Color Count Correction
If you've ever tried throwing a party, you know that estimating is impossible. If you only order enough pizza for the 10 people you expect, then the entire senior class will show up (free pizza is a powerful lure). If you order enough olives for 150 people, only three will show up and you'll find yourself eating nothing but olives for the next month.
I'm Using Eleventeen Colors
To find out how many different colors are actually in your image, choose Colors, Count Colors Used.
Similarly, when you start an image, you might mis-guess how many colors you need. If you think you need 13 colors, you might need 130. You might start out in 16.7-million-color mode, and discover that you've only used ecru and aquamarine.
Luckily, you can change the number of colors available at any time. To increase the number of colors, choose Colors, Increase Color Depth, and select from the three options of numbers of colors.
Decreasing the number of colors is a little trickier. Choose Colors, Decrease Color Depth, and then select the size of palette that you want from the menu that appears. When you do this, the Decrease -Color Depth dialog box shown in Figure 3.5 appears.
First, you have to choose how Paint Shop Pro selects which colors to keep and which to throw away. With the Optimized Median Cut, Paint Shop Pro makes a good guess at which colors are most important, and then matches those colors fairly well. This is usually your best choice. Optimized Octree doesn't do as good a job of picking the important colors, but it does a better job of matching the colors you do pick. Standard/Web-Safe (available only if you're reducing to 256-color mode) uses a palette made up of the 216 colors that all color Web displays can show. Windows (available only when reducing to 16 colors) uses the 16 standard colors that your operating system uses.
Hey, I Couldn't Pick Those Numbers
The color depth reduction menu includes options for 32K (geek-speak for 32,000) and 64K (64,000). These are used mainly for creating images for certain types of computers that can only display that many colors. If you do this conversion, Paint Shop Pro eliminates the extra colors, but it leaves the image in 16.7-million-color mode. So if you work more on the image, you might increase your total number of colors. If you want to end up with an unusual exact number of colorsfor example, 57 or 173choose X Colors from the Decrease Color Depth menu. It can handle any number between 2 and 256, and creates the number of colors you want using 16- or 256-color mode.
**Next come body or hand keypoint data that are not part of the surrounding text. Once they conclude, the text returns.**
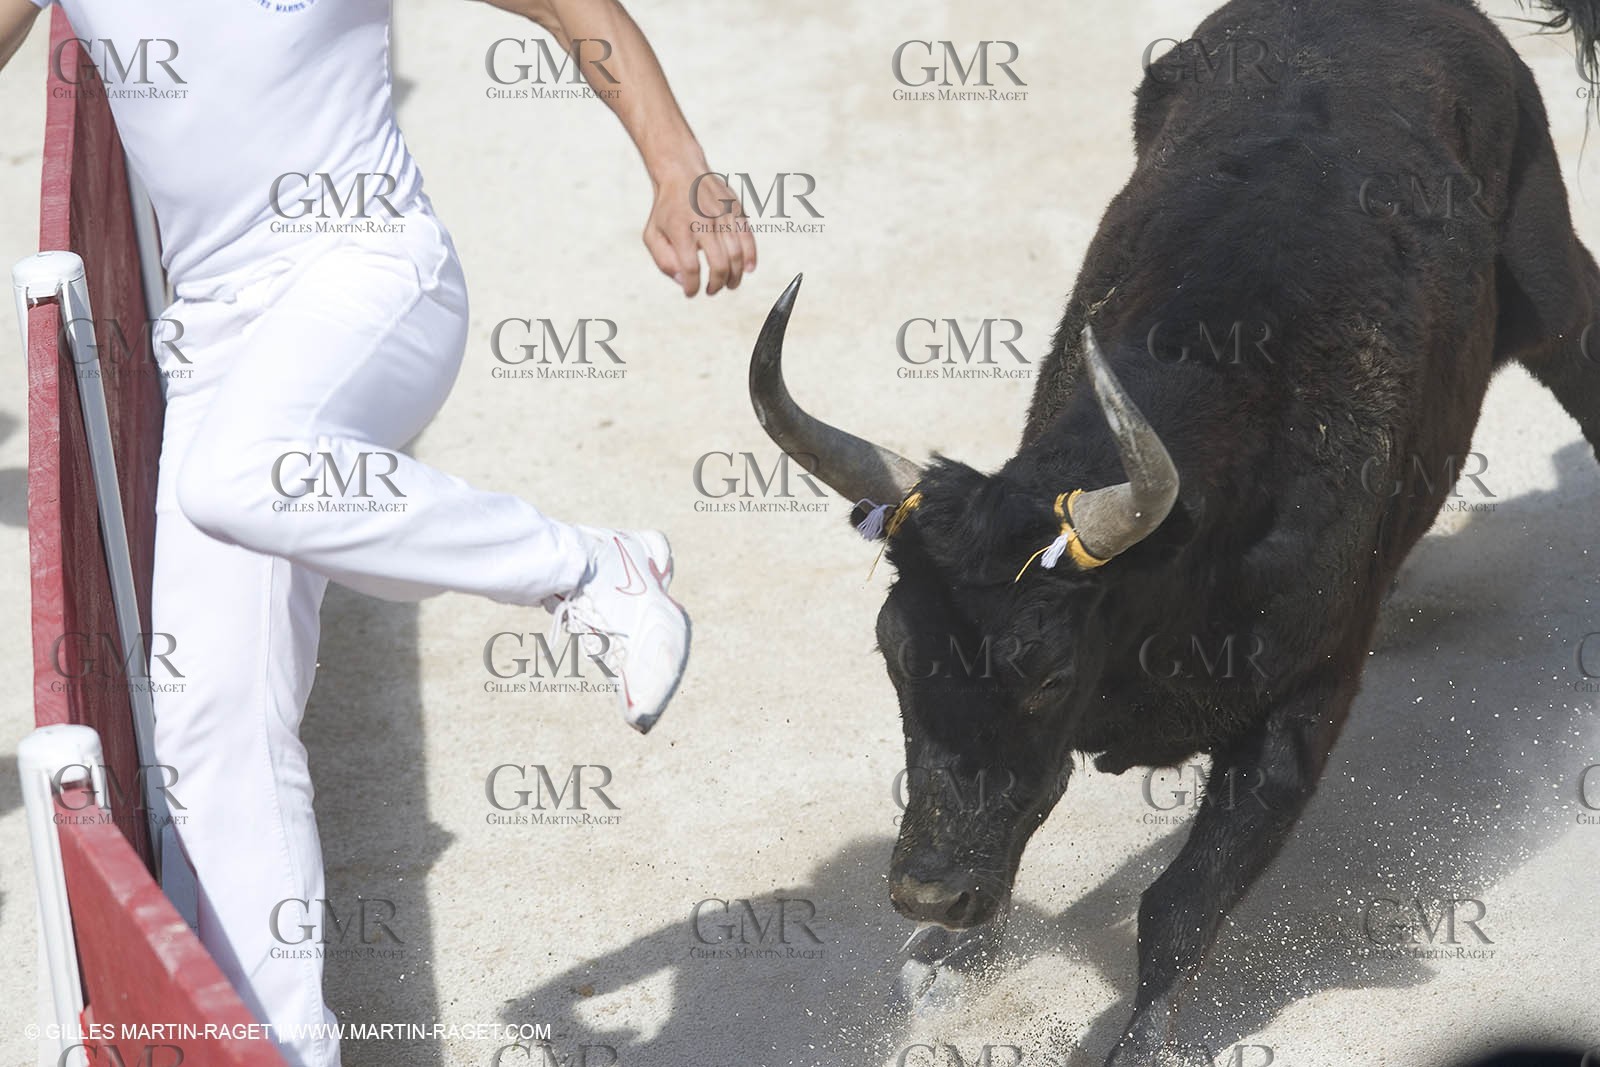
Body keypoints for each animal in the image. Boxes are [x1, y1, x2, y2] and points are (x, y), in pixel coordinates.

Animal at [747, 1, 1600, 1063]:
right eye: (894, 655)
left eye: (1048, 674)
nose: (927, 893)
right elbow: (1030, 795)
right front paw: (944, 961)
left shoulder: (1302, 702)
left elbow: (1182, 901)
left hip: (1548, 286)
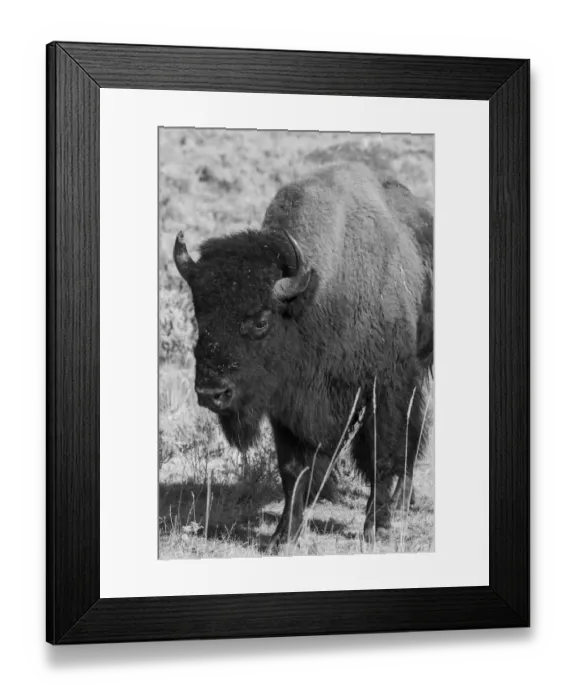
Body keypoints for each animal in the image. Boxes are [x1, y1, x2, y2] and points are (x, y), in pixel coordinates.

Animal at [174, 161, 433, 549]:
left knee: (412, 434)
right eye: (198, 315)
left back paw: (400, 503)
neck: (316, 296)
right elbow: (293, 468)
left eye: (261, 321)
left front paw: (376, 529)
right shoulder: (287, 400)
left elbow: (381, 453)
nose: (211, 393)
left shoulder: (386, 389)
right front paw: (283, 536)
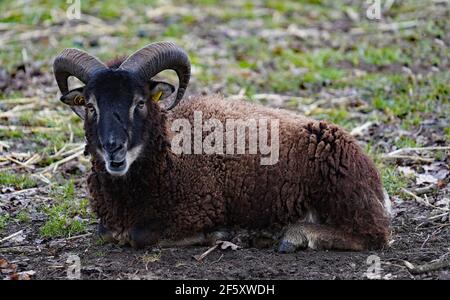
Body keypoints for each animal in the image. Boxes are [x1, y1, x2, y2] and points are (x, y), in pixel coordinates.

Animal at [51, 40, 390, 251]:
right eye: (91, 106)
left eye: (140, 102)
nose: (113, 148)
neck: (170, 158)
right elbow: (106, 232)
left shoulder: (197, 208)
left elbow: (140, 236)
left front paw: (217, 234)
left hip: (341, 195)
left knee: (373, 236)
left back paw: (293, 235)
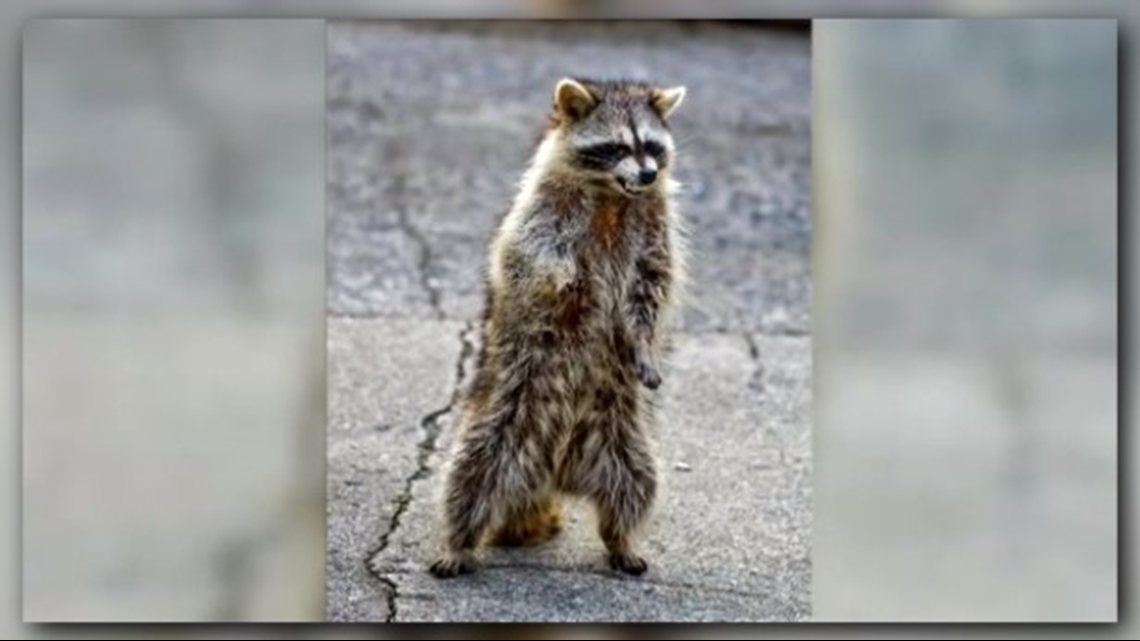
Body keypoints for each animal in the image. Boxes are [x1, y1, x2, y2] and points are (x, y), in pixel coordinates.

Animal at [428, 77, 688, 578]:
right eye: (615, 146)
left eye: (651, 146)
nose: (649, 175)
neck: (613, 195)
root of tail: (553, 475)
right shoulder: (541, 208)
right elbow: (527, 255)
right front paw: (562, 280)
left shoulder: (654, 227)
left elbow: (652, 285)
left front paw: (642, 342)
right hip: (504, 421)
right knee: (469, 480)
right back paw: (458, 542)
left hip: (622, 437)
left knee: (637, 485)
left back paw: (621, 539)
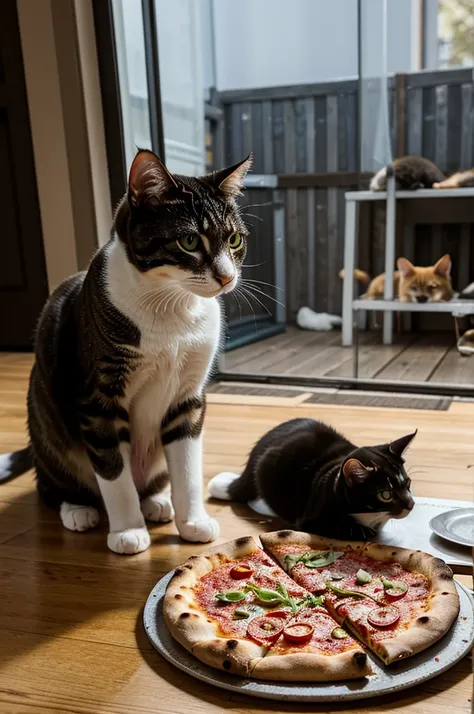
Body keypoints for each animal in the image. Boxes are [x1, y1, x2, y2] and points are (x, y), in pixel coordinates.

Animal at [0, 149, 252, 552]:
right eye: (189, 242)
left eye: (233, 239)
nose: (227, 277)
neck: (171, 310)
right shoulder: (97, 399)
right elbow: (113, 472)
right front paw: (128, 531)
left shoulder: (189, 397)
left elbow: (187, 468)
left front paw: (193, 522)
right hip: (46, 422)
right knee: (54, 485)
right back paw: (78, 509)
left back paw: (158, 502)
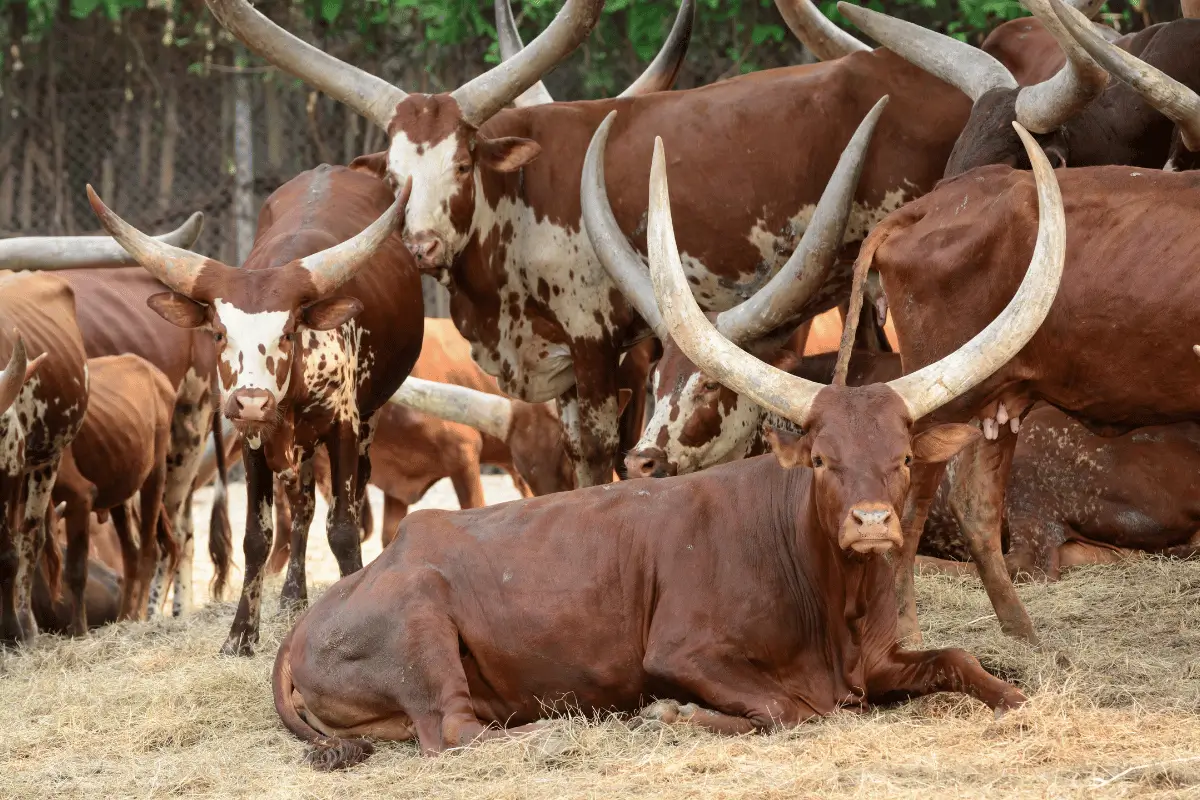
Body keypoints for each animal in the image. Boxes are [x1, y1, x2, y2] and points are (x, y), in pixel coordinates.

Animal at [51, 352, 175, 628]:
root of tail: (156, 374)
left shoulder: (80, 497)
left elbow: (75, 570)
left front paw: (79, 629)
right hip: (120, 493)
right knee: (131, 555)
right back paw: (123, 618)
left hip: (155, 475)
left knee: (149, 552)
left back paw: (138, 616)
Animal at [85, 164, 422, 657]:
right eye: (219, 332)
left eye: (288, 332)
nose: (251, 401)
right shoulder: (253, 442)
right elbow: (257, 538)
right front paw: (241, 634)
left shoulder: (343, 425)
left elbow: (343, 528)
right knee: (302, 507)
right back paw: (292, 598)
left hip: (370, 418)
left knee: (352, 498)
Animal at [265, 120, 1070, 767]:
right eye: (820, 460)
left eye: (902, 458)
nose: (871, 524)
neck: (827, 591)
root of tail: (304, 627)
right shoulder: (684, 651)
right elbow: (790, 708)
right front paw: (674, 713)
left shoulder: (878, 662)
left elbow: (965, 661)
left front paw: (1020, 690)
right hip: (423, 630)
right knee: (456, 733)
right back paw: (561, 727)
Next, choose what you want PSP to do with the colors that are in your image but won't be in your new palette. The Nearest Color option simply replaces the missing color with the nearest color that is in the palette (this makes sure that solid areas of color remain solid.) The Ordered Dither method (available only with the Standard/Web-Safe and Windows options) and the Error Diffusion method try to fake the missing colors by creating a dot pattern of different colors. For example, if you had pink in the drawing and it doesn't show up in the palette, PSP might replace the pink area with a mixture of red and white pixels. Experiment with this, and see how you like the effects.
Click OK, and Paint Shop Pro reduces the colors in your image.
The Least You Need to Know
Computers treat all colors as a numerical mixture of red, green, and blue.
When starting a new image, you have to select the background color and the number of colors in the image.
Choosing to have more colors available to you makes for larger files and slower program times.
To set the Foreground/Stroke Solid Color, click on the Available Color display. Right-click that area to set the Background/Fill Solid Color.
Clicking the Active Stroke Style or Active Fill Style panel opens a dialog box that you use to select the exact color you want from the available colors.
When working in a fewer-color mode, you can change the colors in your palette by choosing Colors, Edit Palette then double-clicking the color you want to change.